I have got 4 equations as shown below. I'm considering if there is any simple method to solve it.
$d_1+d_2+d_3+d_4=0$
$\alpha d_1-\alpha d_2+\beta d_3-\beta d_4=1-e^{-\omega t}$
$d_1 e^{AL}+d_2e^{-AL}+d_3e^{BL}+d_4e^{-BL}=0$
$\alpha d_1 e^{AL}-\alpha d_2e^{-AL}+\beta d_3e^{BL}-\beta d_4e^{-BL}=0$
all parameters $\alpha, \omega , \beta , A , B, L $ are constant numbers which will change based on conditions of the problem.
Thank you
This is a system of four equations in 4 unknowns. You can form the matrix $$ M = \pmatrix{1 & 1 & 1 & 1 \\ \alpha & -\alpha & \beta & -\beta\\ e^{AL} & e^{-AL} & e^{BL} & e^{-BL} \\ \alpha e^{AL} & -\alpha e^{-AL} & \beta e^{BL}& -\beta e^{-BL} } $$ and the vector $$ b = \pmatrix{ 0\\ 1 - e^{-\omega t} \\ 0 \\ 0} $$ and the solve $Ad = b$ for $d$, namely $d = A^{-1} b$.
Since your parameters look as if they'll be real numbers, the chances that there's a generic nice form for $A^{-1}$ is small; instead, why not just use a numerical solver, like Matlab's
d = A \ b;?\Alternatively, writing $a$ for $\alpha$ and $b$ for $\beta$, and $Q$ for $e^{AL}$ and $R$ for $e^{BL}$, your matrix is
$$ M = \pmatrix{1 & 1 & 1 & 1 \\ a & -a & b & -b\\ Q & 1/Q & R & 1/R \\ aQ & -a/Q & bR& -b/R } $$ which is amenable to Gaussian elimination to make it upper triangular, and thus easy to work with.

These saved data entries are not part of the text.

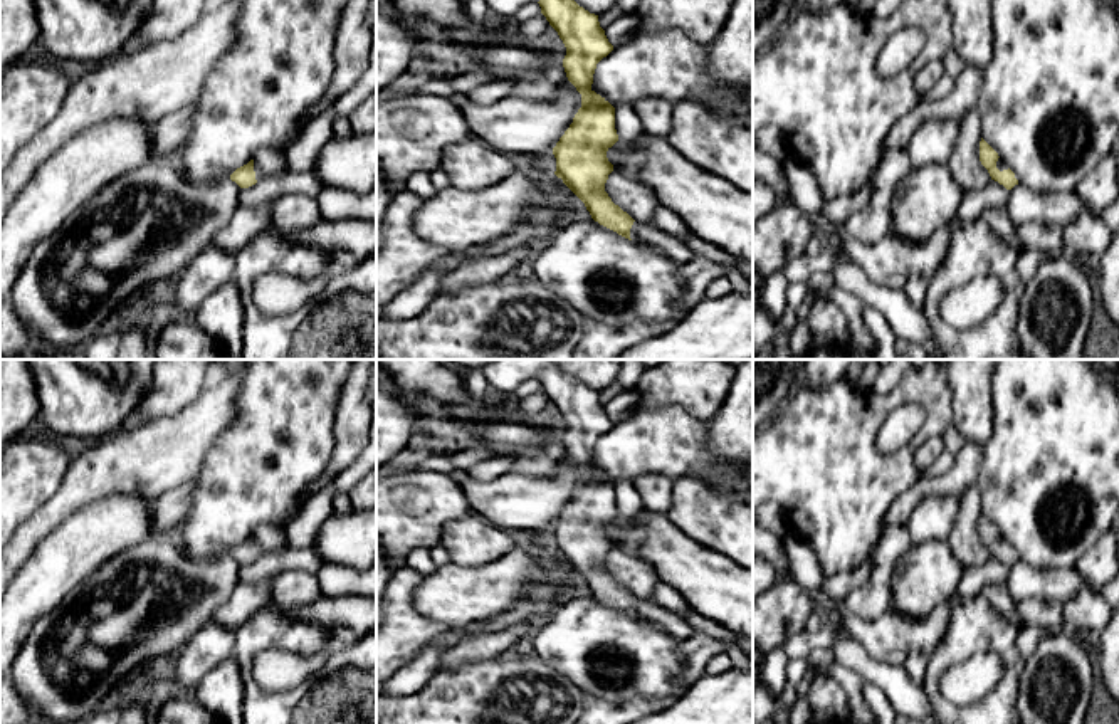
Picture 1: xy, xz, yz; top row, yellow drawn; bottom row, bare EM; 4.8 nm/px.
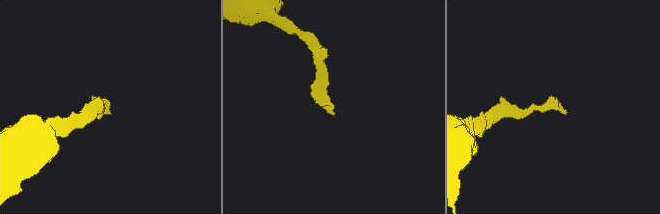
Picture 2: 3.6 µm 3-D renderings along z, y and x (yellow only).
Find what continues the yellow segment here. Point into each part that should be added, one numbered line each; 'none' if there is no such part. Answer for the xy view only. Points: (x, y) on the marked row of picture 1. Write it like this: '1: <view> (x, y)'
1: xy (266, 163)

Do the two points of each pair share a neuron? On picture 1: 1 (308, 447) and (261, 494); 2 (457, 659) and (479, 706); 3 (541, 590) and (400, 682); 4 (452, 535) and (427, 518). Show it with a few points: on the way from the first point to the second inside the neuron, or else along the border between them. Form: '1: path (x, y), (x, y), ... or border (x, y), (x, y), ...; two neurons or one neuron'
1: path (296, 459), (273, 482); one neuron
2: border (496, 655), (437, 671); two neurons
3: path (506, 619), (454, 634), (436, 650); one neuron
4: border (471, 511), (449, 519), (439, 543); two neurons

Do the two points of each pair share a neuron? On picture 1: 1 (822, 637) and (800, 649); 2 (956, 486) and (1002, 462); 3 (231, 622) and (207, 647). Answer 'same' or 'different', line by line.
1: same
2: different
3: different

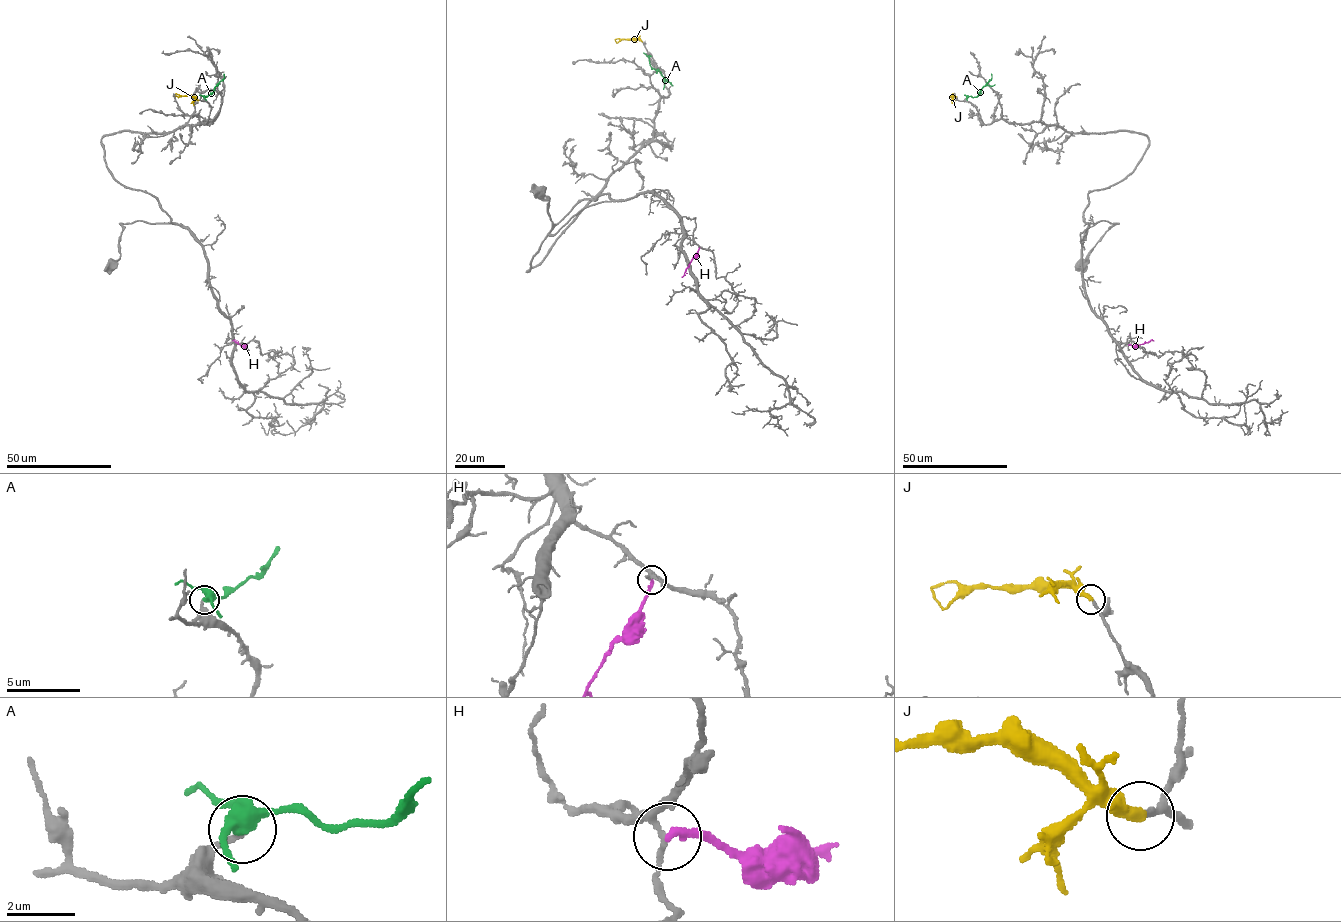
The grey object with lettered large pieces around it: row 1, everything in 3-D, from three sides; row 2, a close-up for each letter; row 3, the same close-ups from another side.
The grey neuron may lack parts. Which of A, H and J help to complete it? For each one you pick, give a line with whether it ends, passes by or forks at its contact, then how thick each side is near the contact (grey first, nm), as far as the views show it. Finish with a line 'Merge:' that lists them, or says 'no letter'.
J: it ends; calibres 190 and 360 nm
Merge: J

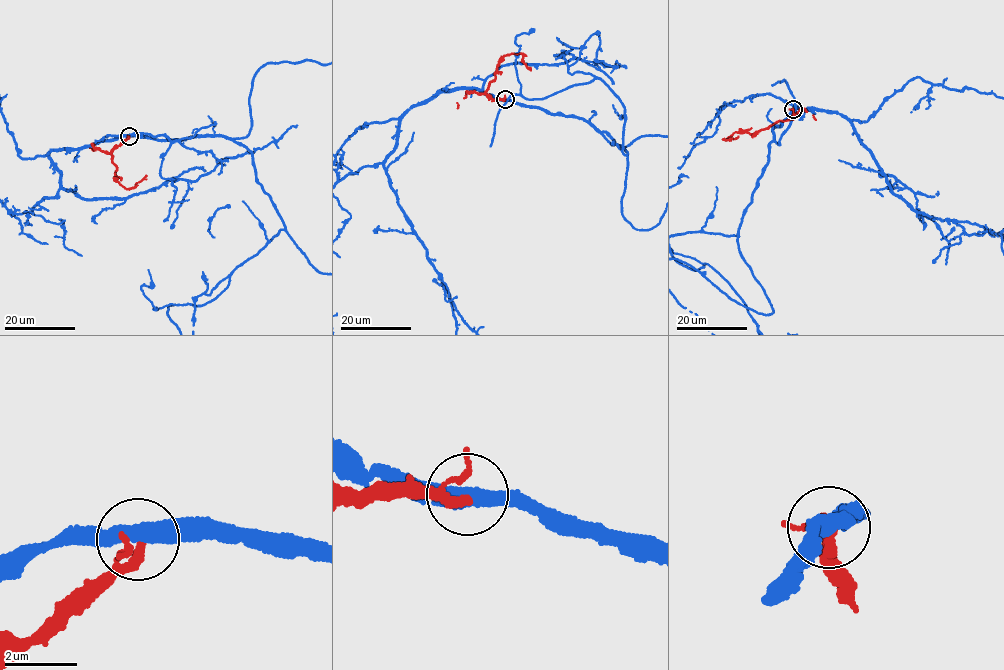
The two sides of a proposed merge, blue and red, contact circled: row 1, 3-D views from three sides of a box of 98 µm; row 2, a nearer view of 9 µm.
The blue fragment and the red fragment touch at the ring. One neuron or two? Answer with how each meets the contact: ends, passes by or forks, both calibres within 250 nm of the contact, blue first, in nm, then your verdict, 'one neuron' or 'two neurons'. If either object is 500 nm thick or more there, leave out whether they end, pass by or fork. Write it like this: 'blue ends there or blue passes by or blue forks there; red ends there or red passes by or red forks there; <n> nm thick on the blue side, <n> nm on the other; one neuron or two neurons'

Subtract $a$ times first from second and $a$ times third from 4th to get $$ M_1 = \pmatrix{1 & 1 & 1 & 1 \\ 0 & -2a & b-a & -b-a\\ Q & 1/Q & R & 1/R \\ 0 & -2a/Q & (b-a)R& -(b+a)/R } $$ Subtract $Q$ times first from third to get $$ M_2 = \pmatrix{1 & 1 & 1 & 1 \\ 0 & -2a & b-a & -b-a\\ 0 & 1/Q-Q & R-Q & 1/R-Q \\ 0 & -2a/Q & (b-a)R& -(b+a)/R } $$ Subtract $1/Q$ times second from fourth to get $$ M_3 = \pmatrix{1 & 1 & 1 & 1 \\ 0 & -2a & b-a & -b-a\\ 0 & 1/Q-Q & R-Q & 1/R-Q \\ 0 & 0 & (b-a)R- (b-a)/Q& -(b+a)/R - (b+a)/Q } $$
Continue like this until you get something upper triangular (albeit messy); then back-substitution will give you an answer.